Cultural Appropriation

I’m generally on the side of “getting mad about cultural appropriation is stupid” due to the reasons others have shared above, and will add some more reasons to the mix. “Lionel Shriver's full speech: 'I hope the concept of cultural appropriation is a passing fad' | Lionel Shriver | The Guardian

Being half Chinese, I’ll admit that if I go to a Chinese restaurant and see a white chef in the kitchen, I feel a bit odd. But if the food’s good, I’ll still go back. I see Chinese people working in Vietnamese bakeries, and Japanese Sushi bars, and Korean BBQ all the time. Most Australians couldn’t tell the difference. I once found a “Lebanese” kebab shop run by Italians. This is part of living in a multicultural society, and it is not a bad thing, though the cultural appropriation bandwagon may think otherwise.

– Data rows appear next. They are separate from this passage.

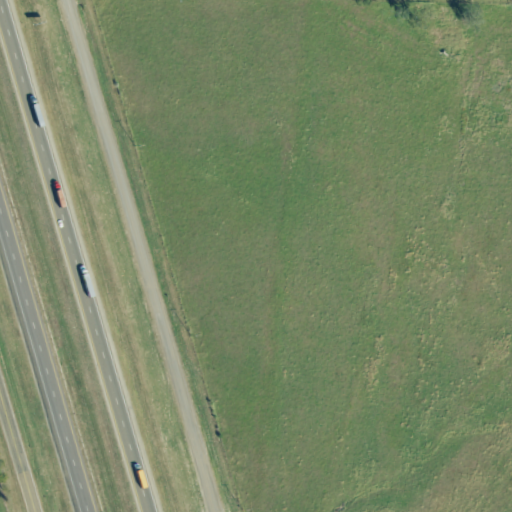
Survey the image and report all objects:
road: (139, 256)
road: (74, 257)
road: (47, 353)
road: (16, 452)
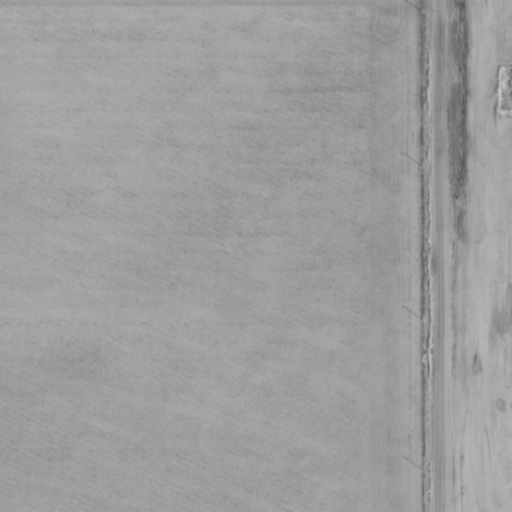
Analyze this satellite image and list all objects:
road: (439, 255)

However, there was a recent ad which got me to briefly reconsider my position. The bank ME used the Hallelujah Chorus to advertise themselves (https://youtu.be/rreyC4L7xI8). I am a Christian, and to me, the Hallelujah chorus is about what I hold most sacred, about the God who I worship. Does anyone here think a bank is worthy of worship? because to anyone who knows what the song is about, that is what ME implies about itself.

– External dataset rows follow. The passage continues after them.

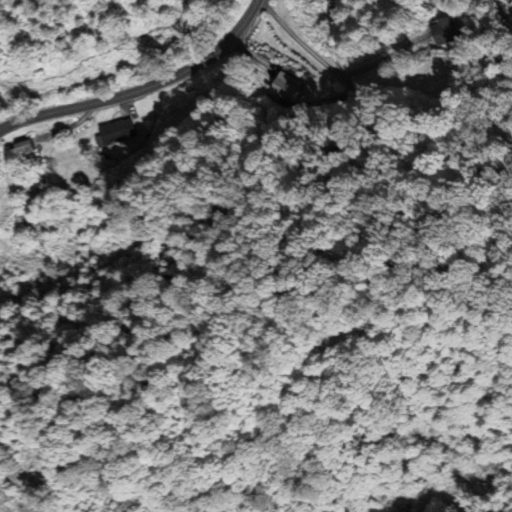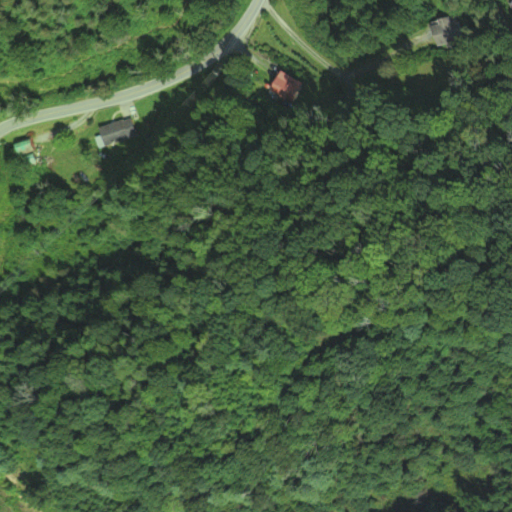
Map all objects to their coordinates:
building: (457, 32)
road: (336, 70)
road: (141, 87)
building: (113, 134)
building: (26, 146)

Do I consider the song itself to be sacred? Until I heard the ad, I would have said “certainly not”. The Hallelujah chorus is a musical masterpiece whether people understand what it means or not. Given my general stance on copyright and sharing culture I want to say “feel free to remix it however you want!”. Though it’s a Christian song, Christians don’t have exclusive rights to it, and it is a recognisable tune in pop culture. When Dumb and Dumber used it (https://youtu.be/sLB-uMPj27s) I chuckled, even though the scene is completely disconnected from what the song is about. But when I hear ME’s ad, it just feels wrong. The whinger within me wants to say “you can’t use that song that way”.

They aren’t doing it out of malice, just cluelessness.

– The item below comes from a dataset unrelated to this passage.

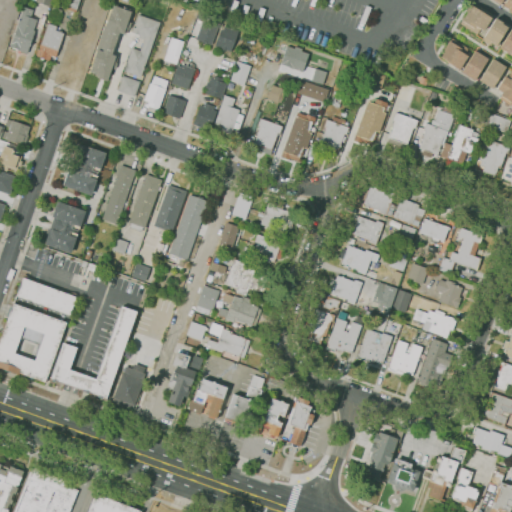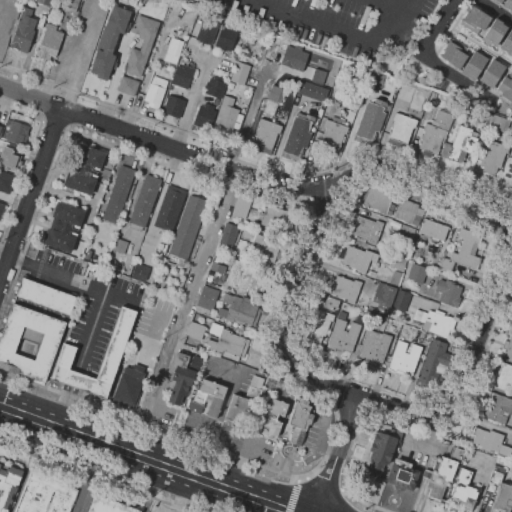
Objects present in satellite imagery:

I think that’s part of what annoys me so much about ME’s ad. Maybe it’s the fact that ME turned it into an awful earworm. But the ad gets at me in a way that parody or mockery, or actual malice, against my beliefs doesn’t.

I’m not jumping on the “Cultural appropriation is bad and is to be avoided at all costs” bandwagon. It is, and should be, within the rights of ME to use the Hallelujah chorus in their ad. Free speech includes both the right to deliberately offend and the right to express things ignorantly, causing offence; and I value free speech above cultural sensitivity. And more broadly, the cultural appropriation bandwagon generally misunderstand what culture is and how it works. But I hope that by using this example that I can help you understand that there is more than just a “crumb of truth” in the arguments.
I have previously shared an article about Aboriginal people wanting to ban fake Aboriginal art (Indigenous arts community lobby Government to make it illegal to sell fake Aboriginal-style souvenirs - ABC News;
see Indigenous arts community lobby Government to make it illegal to sell fake Aboriginal-style souvenirs for the discussion). Even if the fact that their art is the primary source of income is removed from the equation, they still have a legitimate interest in protecting the authentic.
From the original article:

“Each cultural group has their own cultural stories and their own ownership of designs and patterns and stories,” said Valerie Keenan, the manager of the Girringun Art Centre in far north Queensland.
“And that’s particular to those people and it’s not something that someone else can take on and try to reproduce.”
The Girringun Aboriginal Art Centre has been working for the past two years to develop their own line of products, but it has been a slow process.
In the meantime, Ms Keenan said they were up against an insurmountable tidal wave of fake products.
“What is actually being seen out there is a very commodified product I think,” she said.
"It’s a kind of imitation art which undermines the artist’s ability to express the real story.
“What you are seeing is just a mish mash of something that people think, ‘oh that’s Aboriginal art’, but ultimately it isn’t particularly good art.”

TL:DR
I used to think the concept of cultural appropriation was completely stupid, but then I experienced the appropriation of my own culture and began to understand why people think it’s wrong. Now I only think it’s mostly stupid.

I do like the nuance in the article Devdsp shared, so when we come out against the concept, we also need to be appropriately nuanced.